2017-01-13   facebooktwitterrss

Amos Takes Lead in New Sheepdog Training Venture

Farmer James ‘Amos’ Dewhurst, of Winterburn, near Skipton, has launched new sheepdog handler training clinics.

His Winterburn Working Sheepdogs is a dual-purpose venture designed not only to develop a lifelong passion, while at the same time create a new business opportunity, but also to promote and encourage renewed interest in sheep dog handling, as many societies continue to be hard hit by falling membership.

James Dewhurst, who has launched Winterburn Working Sheepdogs

One man and his dog – farmer James Dewhurst, who has launched Winterburn Working Sheepdogs

“Sheepdog societies across our region are suffering and numbers are declining. We used to have five Pennine Nursery Societies. One has folded and some of the others are struggling.

“If something is not done soon, more societies could well disappear. We urgently need to attract new blood, including people from non-farming backgrounds,” stressed Mr Dewhurst, who is himself a long-standing member and stalwart of Trawden Sheepdog Society.

In a bid to redress the balance, he has established Winterburn Working Sheepdogs - and comes equipped with all the right credentials.

James Dewhurst has been breeding, working with and training sheepdogs for over 45 years, regularly competing in local nursery and agricultural show trials – both winning and being placed in numerous events over the years.

He farms predominantly Swaledale and Blue Faced Leicester sheep and also keeps a small flock of ‘quiet’ Welsh Balwens in a level croft, both of which are being used for his handling courses.

Mr Dewhurst will offer an initial assessment, first demonstrating his methods of training with his own dogs, before watching each handler with his or her dog, both to judge if there is mutual respect and to assess if the dog is at a suitable stage to begin training.

If so, the next stage is to run small group sessions of no more than four or five people at a time, with each handler tutoring their own dog for around 15 minutes, before observing other dogs working with their handlers, followed by a discussion on the progress of each dog and a further short session each.

Mr Dewhurst also takes in dogs for training, though feels people will get much more pleasure from training their own dogs – from pups upwards - under expert supervision.
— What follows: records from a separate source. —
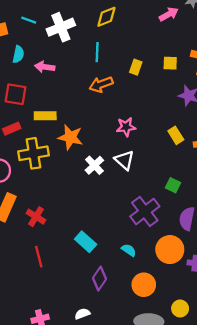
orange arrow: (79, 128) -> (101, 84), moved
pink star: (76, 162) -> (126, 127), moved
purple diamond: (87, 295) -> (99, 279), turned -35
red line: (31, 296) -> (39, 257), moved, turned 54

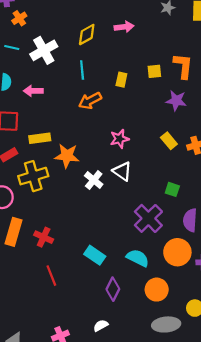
pink arrow: (169, 14) -> (124, 27), moved, turned 30
cyan semicircle: (129, 250) -> (138, 258), size x1.5

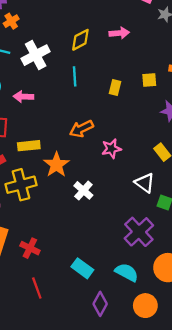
orange arrow: (90, 101) -> (81, 129), moved
orange star: (67, 156) -> (56, 165), turned 30
white triangle: (122, 171) -> (145, 183), moved

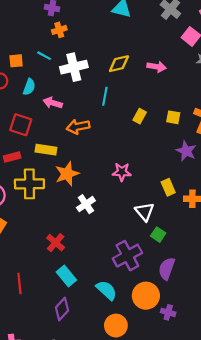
orange arrow: (81, 129) -> (78, 127), moved
red cross: (30, 248) -> (56, 243), moved
purple diamond: (100, 304) -> (62, 309), moved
And while he is eager to pass on his skills to both sexes and all age groups – from students to semi-retired people from non-farming backgrounds – he certainly won’t turn away young, up and coming farmers keen to enhance their handling talents.

“Sheep dog handling and trialling is an age-old tradition and we must do all we can to preserve such skills, while at the same time creating renewed interest in the work of our sheepdog societies,” stressed Mr Dewhurst, who maintains a true commitment to bringing town and country together, as well as highlighting the vital role that farming continues to play in people’s lives.